The number of optotypes per line on the E chart was limited to three to improve the ease of administration. Although this study did not assess test time, a previous study8 found that a letter chart featuring an identical design to the RLME chart allowed measurements to be taken in half the time of the five-letter-per-row ETDRS chart. We would anticipate the time saving with the E chart to be of a similar magnitude, which would be very desirable for population-based surveys. Unpublished data on a separate group of 28 subjects gave a median test duration using the RLME chart of 86 s.

The advantages of applying standardised design principles to visual acuity charts have been well described16,17 and are summarised in Table 2.

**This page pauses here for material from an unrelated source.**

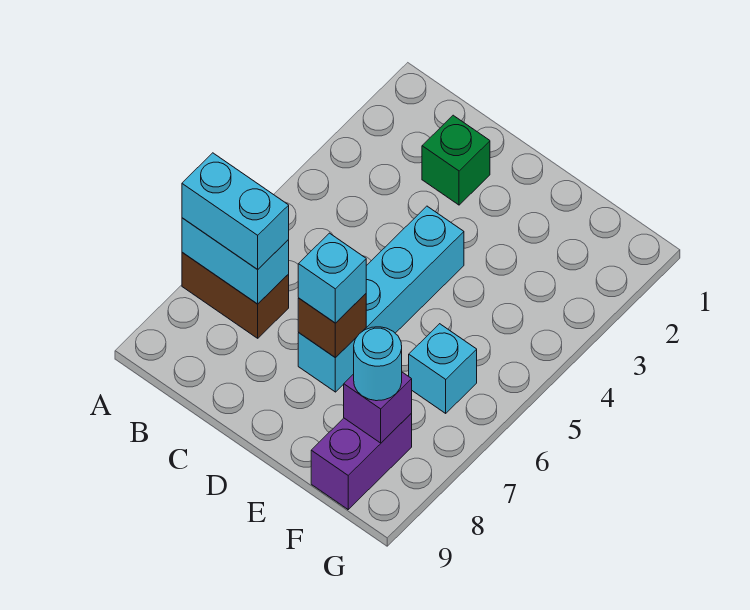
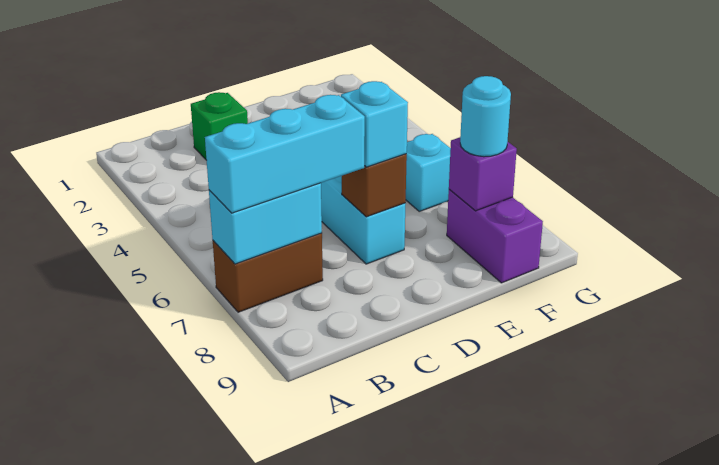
cyan 1x2 brick [182,153,289,270] -> cyan 1x3 brick [205,95,365,213]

Table 2 The advantages of logMAR charts

There may, however, be particular advantages in employing such an approach in the case of population-based surveys:

  1. a)

    The geometric nature of optotype size progression allows the measurement of a wide range of acuities by altering the distance from which the subject views the chart.

  2. b)

    In being regarded as interval data, the acuity data produced by these charts are amenable to parametric statistical analyses, which are not applicable to Snellen acuity data.

  3. c)

    In addition to the increased sensitivity to change allowed by single letter scoring,12 single letter scoring carried out with a teller counter can offer other advantages if acuity cutoffs are employed in the study. For example, for WHO Category 1 visual impairment,18 the subject must have an acuity less than 6/18, but equal or better than 6/60 Snellen (0.48≤1.0 logMAR). This equates to the ability to name at least three optotypes on the RLME chart correctly at 4 m, but fewer than 19. Using a Snellen chart, a subject achieving, for example, 6/24 but having made numerous mistakes on preceding lines cannot be differentiated from one who has made no mistakes up to that point.

  4. d)

    The logMAR acuity data can be readily converted into Snellen acuity notation for those unfamiliarwith logMAR notation.

  5. e)

    The approach of counting correct responses with a teller counter is relatively easy to explain thereby simplifying delegation of the measurement to ancillary staff.